Search code examples
vbaweb-scrapingreadystate

IE Readystate stuck at 1 during VBA webscraping


When attempting to reach a URL my code gets stuck in my readystate loop and never loads. The readystate remains at 1 permanently. If I pause the code and hit debug the cursor skips around my procedure in a bizarre order, sometimes to the end then to the beginning, sometimes right back to the beginning of the sub.

I read that this might be an issue with the javascript but I can't seem to find any resolution.

Is there a way to get this to work?

Sub Navigate()

    IE.Visible = True
    IE.Navigate ("http://web.vermont.org/Accounting?ysort=true")

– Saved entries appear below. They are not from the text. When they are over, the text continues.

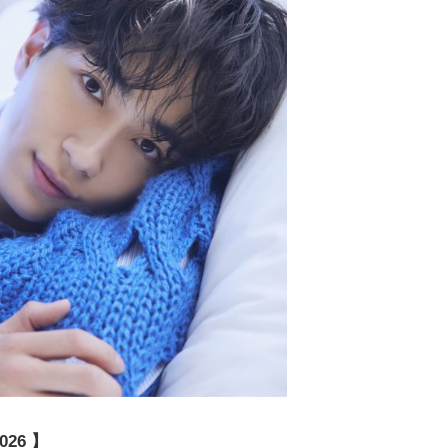
026 】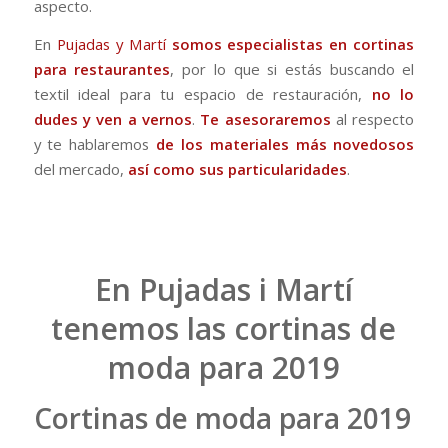
aspecto.
En
Pujadas y Martí
somos especialistas en cortinas
para restaurantes
, por lo que si estás buscando el
textil ideal para tu espacio de restauración,
no lo
dudes y ven a vernos
.
Te asesoraremos
al respecto
y te hablaremos
de los materiales más novedosos
del mercado,
así como sus particularidades
.
En Pujadas i Martí
tenemos las cortinas de
moda para 2019
Cortinas de moda para 2019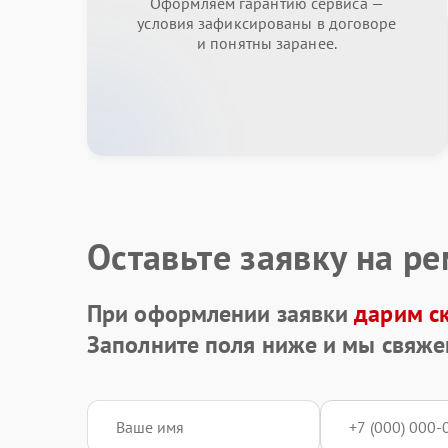
Оформляем гарантию сервиса —
условия зафиксированы в договоре
и понятны заранее.
Оставьте заявку на р
При оформлении заявки
дарим с
Заполните поля ниже и мы свяже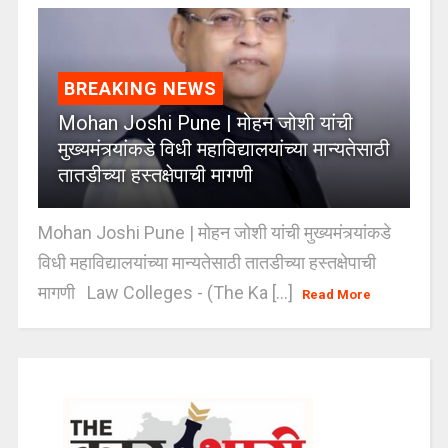
BREAKING NEWS
Mohan Joshi Pune | मोहन जोशी यांची
मुख्यमंत्र्यांकडे विधी महाविद्यालयांच्या मान्यतेसाठी
तातडीच्या हस्तक्षेपाची मागणी
Mohan Joshi Pune | मोहन जोशी यांची मुख्यमंत्र्यांकडे
विधी महाविद्यालयांच्या मान्यतेसाठी तातडीच्या हस्तक्षेपाची
मागणी Law Colleges - (The Ka [...]
Read More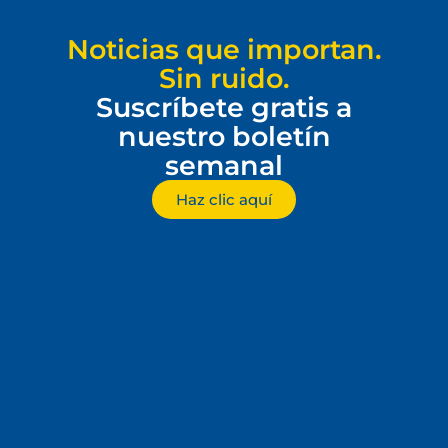
Noticias que importan.
Sin ruido.
Suscríbete gratis a
nuestro boletín
semanal
Haz clic aquí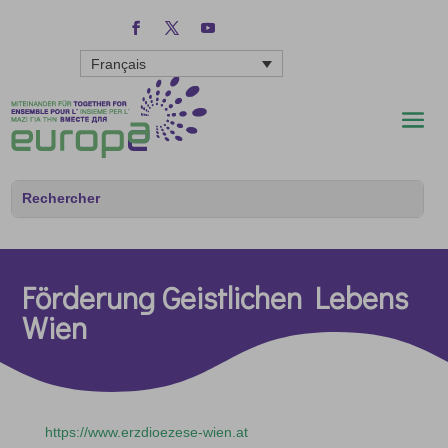
Français
Förderung Geistlichen Lebens
Wien
https://www.erzdioezese-wien.at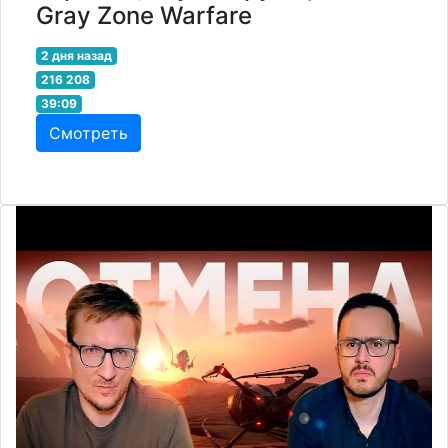
Gray Zone Warfare
2 дня назад
216 208
39:09
Смотреть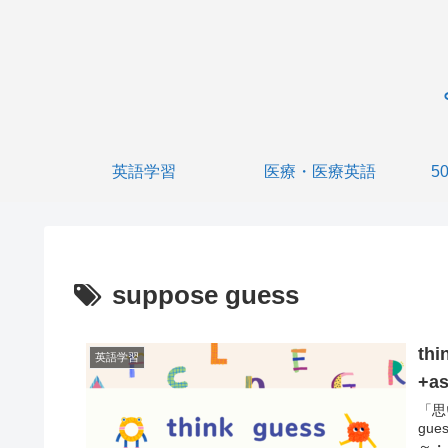
英語学習
医療・医療英語
5
suppose guess
thi
英語学習
+a
「思
gue
～・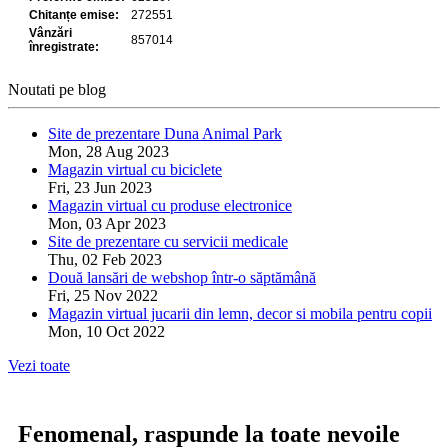
Noutati pe blog
Site de prezentare Duna Animal Park
Mon, 28 Aug 2023
Magazin virtual cu biciclete
Fri, 23 Jun 2023
Magazin virtual cu produse electronice
Mon, 03 Apr 2023
Site de prezentare cu servicii medicale
Thu, 02 Feb 2023
Două lansări de webshop într-o săptămână
Fri, 25 Nov 2022
Magazin virtual jucarii din lemn, decor si mobila pentru copii
Mon, 10 Oct 2022
Vezi toate
Fenomenal, raspunde la toate nevoile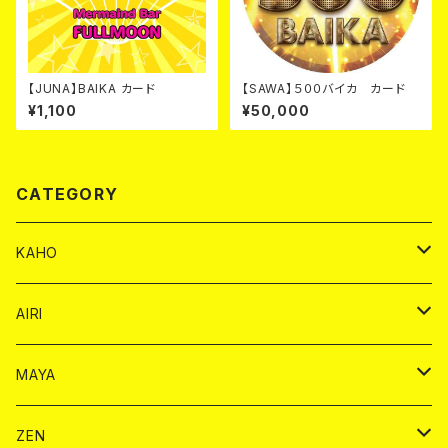
【JUNA】BAIKA カード
【SAWA】５００バイカ カード
¥1,100
¥50,000
CATEGORY
KAHO
シャンパンカード
AIRI
モエシャンドン カード
BAIKA カード
シャンパン カード
MAYA
ヴーヴクリコ カード
ノーマル カード
モエシャンドン カード
ドリンク カード
BAIKA カード
ドリンク
ZEN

    Do While IE.ReadyState <> 4
           DoEvents
    Loop


    Set Doc = IE.Document

End Sub

Solution

  • That server seems to respond quite nicely to XML requests and does not require that you move to subsequent pages for the remainder for the content.

    Sub Get_Listings()
        Dim sURL As String, iDIV As Long, htmlBDY As HTMLDocument, xmlHTTP As MSXML2.ServerXMLHTTP60
    
        Set xmlHTTP = New MSXML2.ServerXMLHTTP60
        Set htmlBDY = New HTMLDocument
    
        'sURL = "http://web.vermont.org/Accounting?ysort=true"
        sURL = "http://web.vermont.org/Dining?ysort=true"
    
    
        With xmlHTTP
            .Open "GET", sURL, False
            .setRequestHeader "Content-Type", "text/xml"
            .send
            Do While .readyState <> READYSTATE_COMPLETE: DoEvents: Loop
            If .Status <> 200 Then GoTo CleanUp
            htmlBDY.body.innerHTML = .responseText
        End With
    
        With htmlBDY
            For iDIV = 0 To (.getElementsByclassname("ListingResults_All_ENTRYTITLELEFTBOX").Length - 1)
                If CBool(.getElementsByclassname("ListingResults_All_ENTRYTITLELEFTBOX")(iDIV).getElementsByTagName("a").Length) Then
                    Debug.Print _
                      .getElementsByclassname("ListingResults_All_ENTRYTITLELEFTBOX")(iDIV).getElementsByTagName("a")(0).innertext
                End If
            Next iDIV
        End With
    
    CleanUp:
        Set htmlBDY = Nothing
        Set xmlHTTP = Nothing
    End Sub
    

    You will need Microsoft XML 6.0, Microsoft HTML Object Library and Microsoft Internet Controls added to Tools, References. I'm offering this snippet as I could find no Terms of Use on that site that banned the use of robotic scrapers. Be careful that you do not get your IP banned due to repetitive scraping requests.